SUS tem rombo de R$ 449 milhões com acidentes e fim do DPVAT, comemorado por bolsonaristas, agrava situação

Atualizado em 27 de julho de 2025 às 15:14
Samu atendendo vítima de acidente de moto. Foto: reprodução

O Sistema Único de Saúde (SUS) destinou R$ 449 milhões em 2024 para o atendimento de vítimas de acidentes de trânsito no Brasil, segundo levantamento inédito do Instituto de Pesquisa Econômica Aplicada (Ipea) com base em dados do Datasus. O valor, que poderia financiar a compra de 1.320 ambulâncias do SAMU (cerca de 50 por estado), representa um aumento de quase 50% nos gastos hospitalares com esse tipo de ocorrência desde 1998.

Os especialistas alertam para um cenário de dupla pressão sobre o sistema público de saúde: enquanto os custos com atendimentos crescem, o SUS deixou de receber R$ 580 milhões anuais com a extinção do DPVAT em 2024, medida articulada e comemorada pela bancada bolsonarista.
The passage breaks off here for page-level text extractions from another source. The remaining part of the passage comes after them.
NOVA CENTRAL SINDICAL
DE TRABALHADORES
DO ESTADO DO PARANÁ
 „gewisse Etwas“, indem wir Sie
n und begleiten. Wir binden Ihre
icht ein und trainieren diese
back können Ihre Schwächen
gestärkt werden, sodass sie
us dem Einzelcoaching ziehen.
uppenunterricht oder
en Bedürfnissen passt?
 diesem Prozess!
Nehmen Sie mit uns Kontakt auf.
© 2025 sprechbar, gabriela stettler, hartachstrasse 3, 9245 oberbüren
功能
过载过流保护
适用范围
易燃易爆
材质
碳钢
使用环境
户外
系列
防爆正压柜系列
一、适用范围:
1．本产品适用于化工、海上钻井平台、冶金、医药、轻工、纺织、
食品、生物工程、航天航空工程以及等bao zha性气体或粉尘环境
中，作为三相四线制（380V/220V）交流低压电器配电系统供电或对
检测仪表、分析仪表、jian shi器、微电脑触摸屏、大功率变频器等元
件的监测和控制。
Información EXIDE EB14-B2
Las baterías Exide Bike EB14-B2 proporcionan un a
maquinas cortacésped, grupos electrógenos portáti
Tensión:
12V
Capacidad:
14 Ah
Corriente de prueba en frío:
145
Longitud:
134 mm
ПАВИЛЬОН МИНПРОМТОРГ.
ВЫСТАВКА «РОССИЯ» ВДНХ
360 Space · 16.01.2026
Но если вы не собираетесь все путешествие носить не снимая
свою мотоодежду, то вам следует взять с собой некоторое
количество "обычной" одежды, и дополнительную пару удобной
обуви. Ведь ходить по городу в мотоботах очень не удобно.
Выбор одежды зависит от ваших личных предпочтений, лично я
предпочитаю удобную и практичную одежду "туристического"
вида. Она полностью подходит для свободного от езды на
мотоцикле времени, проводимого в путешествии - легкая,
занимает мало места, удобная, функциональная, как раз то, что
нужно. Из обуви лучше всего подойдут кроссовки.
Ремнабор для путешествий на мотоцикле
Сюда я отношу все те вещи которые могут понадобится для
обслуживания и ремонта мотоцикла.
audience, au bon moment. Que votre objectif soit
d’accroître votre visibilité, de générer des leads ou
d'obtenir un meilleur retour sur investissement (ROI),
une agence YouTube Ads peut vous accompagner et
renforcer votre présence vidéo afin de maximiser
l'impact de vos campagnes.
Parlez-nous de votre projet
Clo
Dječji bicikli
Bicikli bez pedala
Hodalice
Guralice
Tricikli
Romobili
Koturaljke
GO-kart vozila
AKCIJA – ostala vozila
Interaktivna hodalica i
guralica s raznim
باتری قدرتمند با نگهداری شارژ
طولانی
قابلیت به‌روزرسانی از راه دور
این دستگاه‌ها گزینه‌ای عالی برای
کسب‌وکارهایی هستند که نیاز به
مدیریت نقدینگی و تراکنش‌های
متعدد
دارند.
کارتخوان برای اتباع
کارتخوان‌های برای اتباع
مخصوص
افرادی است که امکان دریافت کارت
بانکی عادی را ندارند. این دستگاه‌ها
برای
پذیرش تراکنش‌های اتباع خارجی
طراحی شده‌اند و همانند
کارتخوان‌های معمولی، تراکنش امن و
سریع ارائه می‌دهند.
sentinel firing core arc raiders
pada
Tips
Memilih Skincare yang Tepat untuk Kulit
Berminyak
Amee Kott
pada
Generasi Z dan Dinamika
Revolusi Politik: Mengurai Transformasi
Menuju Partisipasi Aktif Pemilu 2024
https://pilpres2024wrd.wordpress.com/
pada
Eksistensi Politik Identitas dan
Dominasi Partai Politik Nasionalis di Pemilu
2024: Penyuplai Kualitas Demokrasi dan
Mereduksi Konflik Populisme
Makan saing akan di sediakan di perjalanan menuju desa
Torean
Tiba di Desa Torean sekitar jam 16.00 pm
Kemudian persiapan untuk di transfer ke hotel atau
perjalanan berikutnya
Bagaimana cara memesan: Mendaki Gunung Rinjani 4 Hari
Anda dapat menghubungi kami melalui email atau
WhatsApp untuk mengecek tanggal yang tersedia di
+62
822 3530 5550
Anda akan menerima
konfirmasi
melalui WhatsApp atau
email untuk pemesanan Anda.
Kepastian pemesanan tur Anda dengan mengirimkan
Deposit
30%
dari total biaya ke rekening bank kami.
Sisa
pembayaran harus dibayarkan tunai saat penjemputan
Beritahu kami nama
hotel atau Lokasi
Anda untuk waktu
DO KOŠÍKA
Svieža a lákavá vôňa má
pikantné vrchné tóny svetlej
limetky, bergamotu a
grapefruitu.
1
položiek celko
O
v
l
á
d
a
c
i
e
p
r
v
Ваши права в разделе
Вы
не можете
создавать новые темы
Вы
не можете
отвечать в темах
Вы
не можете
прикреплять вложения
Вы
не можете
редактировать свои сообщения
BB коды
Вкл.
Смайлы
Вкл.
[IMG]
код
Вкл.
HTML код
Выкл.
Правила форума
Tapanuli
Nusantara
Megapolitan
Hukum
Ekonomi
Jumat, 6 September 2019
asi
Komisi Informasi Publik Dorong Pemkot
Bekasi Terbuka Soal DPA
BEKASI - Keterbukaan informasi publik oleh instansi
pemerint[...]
O seguro, que destinava 45% de sua arrecadação ao custeio médico-hospitalar de vítimas de trânsito, foi suspenso sob a justificativa de combate a fraudes e redução de custos regulatórios. “Derrubamos o DPVAT. PT Triste, Brasil Feliz”, escreveu Nikolas Ferreira (PL-MG) em dezembro do ano passado.

Nikolas Ferreira comemorou o fim do DPVAT. Foto: reprodução

“Estamos gastando para reparar os danos da insegurança, em vez de investir na prevenção e garantir que vidas não sejam perdidas por essa causa”, afirmou ao G1 Ricardo Pérez-Núñez, assessor regional em segurança viária da Organização Pan-Americana da Saúde (OPAS).

Segundo a entidade, os acidentes de trânsito consomem entre 1% e 3% do PIB brasileiro – o equivalente a R$ 117 bilhões a R$ 351 bilhões por ano.

O problema se agravou com o fracasso da tentativa de recriar o seguro obrigatório em 2024. O governo federal propôs o SPVAT (Seguro Obrigatório para Proteção de Vítimas de Acidentes de Trânsito), mas voltou atrás diante da pressão política.

Victor Pavarino, oficial técnico em segurança viária da OPAS/OMS, critica o modelo de mobilidade adotado no país: “Os países criaram a terra fértil para o modelo individual, em detrimento do coletivo, mas não se prepararam devidamente para isso. É um modelo de mobilidade que gera colapso, tanto do ponto de vista da segurança quanto da eficácia. O resultado é um sistema caro, ineficaz e perigoso”.

Os dados revelam que:

– Entre 2011 e 2020, o SUS recebeu R$ 5,8 bilhões em repasses do DPVAT
– Em 2024, os gastos com internações por acidentes chegaram a R$ 449,8 milhões
– O uso adequado de capacetes poderia reduzir em 72% os traumatismos graves
– A fiscalização aumentou, mas a aplicação de punições efetivas diminuiu

O acidente na BR-116 em Teófilo Otoni, que deixou 41 mortos em dezembro de 2024, trouxe à tona as consequências da extinção do seguro obrigatório. Especialistas alertam que, sem o DPVAT, as vítimas dependem agora de seguros privados dos veículos envolvidos para obter indenizações.

“O investimento na prevenção sempre é menor do que o estrago que você tem, do impacto que você tem em várias dimensões — não só de saúde, mas previdenciária”, reflete Pavarino. “Você pegou o pai de família, que era o sustento da família ali — ele deixa de ser um provedor e passa a ser um custo, e um custo alto”.